Problem to work on: Copy every one of the items below word for word, with no changes.

Chart-based quiz items:

++++++++

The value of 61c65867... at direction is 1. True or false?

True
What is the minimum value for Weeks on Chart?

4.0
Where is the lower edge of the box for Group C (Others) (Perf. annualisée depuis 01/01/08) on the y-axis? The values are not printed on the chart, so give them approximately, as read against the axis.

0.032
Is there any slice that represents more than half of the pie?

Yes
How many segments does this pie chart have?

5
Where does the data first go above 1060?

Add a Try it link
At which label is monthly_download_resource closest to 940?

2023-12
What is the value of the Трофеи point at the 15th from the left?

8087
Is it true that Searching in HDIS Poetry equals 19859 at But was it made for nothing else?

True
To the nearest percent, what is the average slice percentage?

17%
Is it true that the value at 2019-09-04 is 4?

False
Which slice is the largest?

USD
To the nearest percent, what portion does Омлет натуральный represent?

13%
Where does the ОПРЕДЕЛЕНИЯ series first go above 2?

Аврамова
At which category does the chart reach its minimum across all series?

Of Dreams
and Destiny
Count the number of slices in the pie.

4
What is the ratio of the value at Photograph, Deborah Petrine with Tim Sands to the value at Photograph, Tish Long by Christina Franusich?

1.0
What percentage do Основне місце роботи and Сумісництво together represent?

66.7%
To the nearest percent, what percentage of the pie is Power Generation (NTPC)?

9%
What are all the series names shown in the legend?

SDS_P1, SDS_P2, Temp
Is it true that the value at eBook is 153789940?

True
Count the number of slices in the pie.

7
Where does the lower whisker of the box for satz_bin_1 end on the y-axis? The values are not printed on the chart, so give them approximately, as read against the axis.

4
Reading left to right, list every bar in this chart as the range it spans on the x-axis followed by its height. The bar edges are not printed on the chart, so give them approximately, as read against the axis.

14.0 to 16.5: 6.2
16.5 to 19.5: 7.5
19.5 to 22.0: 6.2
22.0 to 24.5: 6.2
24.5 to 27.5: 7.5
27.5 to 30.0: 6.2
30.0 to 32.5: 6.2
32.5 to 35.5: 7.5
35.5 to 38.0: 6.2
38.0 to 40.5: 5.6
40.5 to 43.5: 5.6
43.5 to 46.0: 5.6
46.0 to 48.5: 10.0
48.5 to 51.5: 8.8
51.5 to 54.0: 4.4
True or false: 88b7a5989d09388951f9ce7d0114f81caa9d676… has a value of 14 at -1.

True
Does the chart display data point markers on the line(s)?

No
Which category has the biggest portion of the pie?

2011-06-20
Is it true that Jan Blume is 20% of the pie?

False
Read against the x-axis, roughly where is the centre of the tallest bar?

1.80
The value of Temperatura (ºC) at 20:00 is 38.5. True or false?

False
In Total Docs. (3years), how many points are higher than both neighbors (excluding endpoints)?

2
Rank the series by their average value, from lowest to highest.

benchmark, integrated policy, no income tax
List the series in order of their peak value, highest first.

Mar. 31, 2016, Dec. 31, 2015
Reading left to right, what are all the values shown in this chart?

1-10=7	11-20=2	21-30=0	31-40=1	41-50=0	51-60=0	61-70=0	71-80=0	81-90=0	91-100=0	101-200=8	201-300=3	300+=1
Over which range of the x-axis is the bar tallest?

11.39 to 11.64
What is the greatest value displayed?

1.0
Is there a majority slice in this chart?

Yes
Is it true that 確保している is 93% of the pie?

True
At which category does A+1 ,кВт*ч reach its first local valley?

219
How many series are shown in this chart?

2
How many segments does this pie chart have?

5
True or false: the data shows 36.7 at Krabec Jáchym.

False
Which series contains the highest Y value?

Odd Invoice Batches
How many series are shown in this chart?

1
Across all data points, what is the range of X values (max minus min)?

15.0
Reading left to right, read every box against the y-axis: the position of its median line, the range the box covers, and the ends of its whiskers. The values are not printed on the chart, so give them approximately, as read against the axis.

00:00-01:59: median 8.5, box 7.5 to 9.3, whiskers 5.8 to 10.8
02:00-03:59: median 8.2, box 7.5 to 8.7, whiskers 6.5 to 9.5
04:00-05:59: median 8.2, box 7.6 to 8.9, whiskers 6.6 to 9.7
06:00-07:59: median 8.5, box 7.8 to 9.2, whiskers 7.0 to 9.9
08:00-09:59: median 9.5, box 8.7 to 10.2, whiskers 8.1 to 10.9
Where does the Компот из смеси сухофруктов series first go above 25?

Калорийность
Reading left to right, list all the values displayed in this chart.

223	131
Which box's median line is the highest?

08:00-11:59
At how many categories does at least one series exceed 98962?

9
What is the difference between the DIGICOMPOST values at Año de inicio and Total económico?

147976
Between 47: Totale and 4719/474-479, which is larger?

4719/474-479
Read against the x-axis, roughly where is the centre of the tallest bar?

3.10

++++++++

Reply:
The value of 61c65867... at direction is 1. True or false?

True
What is the minimum value for Weeks on Chart?

4.0
Where is the lower edge of the box for Group C (Others) (Perf. annualisée depuis 01/01/08) on the y-axis? The values are not printed on the chart, so give them approximately, as read against the axis.

0.032
Is there any slice that represents more than half of the pie?

Yes
How many segments does this pie chart have?

5
Where does the data first go above 1060?

Add a Try it link
At which label is monthly_download_resource closest to 940?

2023-12
What is the value of the Трофеи point at the 15th from the left?

8087
Is it true that Searching in HDIS Poetry equals 19859 at But was it made for nothing else?

True
To the nearest percent, what is the average slice percentage?

17%
Is it true that the value at 2019-09-04 is 4?

False
Which slice is the largest?

USD
To the nearest percent, what portion does Омлет натуральный represent?

13%
Where does the ОПРЕДЕЛЕНИЯ series first go above 2?

Аврамова
At which category does the chart reach its minimum across all series?

Of Dreams
and Destiny
Count the number of slices in the pie.

4
What is the ratio of the value at Photograph, Deborah Petrine with Tim Sands to the value at Photograph, Tish Long by Christina Franusich?

1.0
What percentage do Основне місце роботи and Сумісництво together represent?

66.7%
To the nearest percent, what percentage of the pie is Power Generation (NTPC)?

9%
What are all the series names shown in the legend?

SDS_P1, SDS_P2, Temp
Is it true that the value at eBook is 153789940?

True
Count the number of slices in the pie.

7
Where does the lower whisker of the box for satz_bin_1 end on the y-axis? The values are not printed on the chart, so give them approximately, as read against the axis.

4
Reading left to right, list every bar in this chart as the range it spans on the x-axis followed by its height. The bar edges are not printed on the chart, so give them approximately, as read against the axis.

14.0 to 16.5: 6.2
16.5 to 19.5: 7.5
19.5 to 22.0: 6.2
22.0 to 24.5: 6.2
24.5 to 27.5: 7.5
27.5 to 30.0: 6.2
30.0 to 32.5: 6.2
32.5 to 35.5: 7.5
35.5 to 38.0: 6.2
38.0 to 40.5: 5.6
40.5 to 43.5: 5.6
43.5 to 46.0: 5.6
46.0 to 48.5: 10.0
48.5 to 51.5: 8.8
51.5 to 54.0: 4.4
True or false: 88b7a5989d09388951f9ce7d0114f81caa9d676… has a value of 14 at -1.

True
Does the chart display data point markers on the line(s)?

No
Which category has the biggest portion of the pie?

2011-06-20
Is it true that Jan Blume is 20% of the pie?

False
Read against the x-axis, roughly where is the centre of the tallest bar?

1.80
The value of Temperatura (ºC) at 20:00 is 38.5. True or false?

False
In Total Docs. (3years), how many points are higher than both neighbors (excluding endpoints)?

2
Rank the series by their average value, from lowest to highest.

benchmark, integrated policy, no income tax
List the series in order of their peak value, highest first.

Mar. 31, 2016, Dec. 31, 2015
Reading left to right, what are all the values shown in this chart?

1-10=7	11-20=2	21-30=0	31-40=1	41-50=0	51-60=0	61-70=0	71-80=0	81-90=0	91-100=0	101-200=8	201-300=3	300+=1
Over which range of the x-axis is the bar tallest?

11.39 to 11.64
What is the greatest value displayed?

1.0
Is there a majority slice in this chart?

Yes
Is it true that 確保している is 93% of the pie?

True
At which category does A+1 ,кВт*ч reach its first local valley?

219
How many series are shown in this chart?

2
How many segments does this pie chart have?

5
True or false: the data shows 36.7 at Krabec Jáchym.

False
Which series contains the highest Y value?

Odd Invoice Batches
How many series are shown in this chart?

1
Across all data points, what is the range of X values (max minus min)?

15.0
Reading left to right, read every box against the y-axis: the position of its median line, the range the box covers, and the ends of its whiskers. The values are not printed on the chart, so give them approximately, as read against the axis.

00:00-01:59: median 8.5, box 7.5 to 9.3, whiskers 5.8 to 10.8
02:00-03:59: median 8.2, box 7.5 to 8.7, whiskers 6.5 to 9.5
04:00-05:59: median 8.2, box 7.6 to 8.9, whiskers 6.6 to 9.7
06:00-07:59: median 8.5, box 7.8 to 9.2, whiskers 7.0 to 9.9
08:00-09:59: median 9.5, box 8.7 to 10.2, whiskers 8.1 to 10.9
Where does the Компот из смеси сухофруктов series first go above 25?

Калорийность
Reading left to right, list all the values displayed in this chart.

223	131
Which box's median line is the highest?

08:00-11:59
At how many categories does at least one series exceed 98962?

9
What is the difference between the DIGICOMPOST values at Año de inicio and Total económico?

147976
Between 47: Totale and 4719/474-479, which is larger?

4719/474-479
Read against the x-axis, roughly where is the centre of the tallest bar?

3.10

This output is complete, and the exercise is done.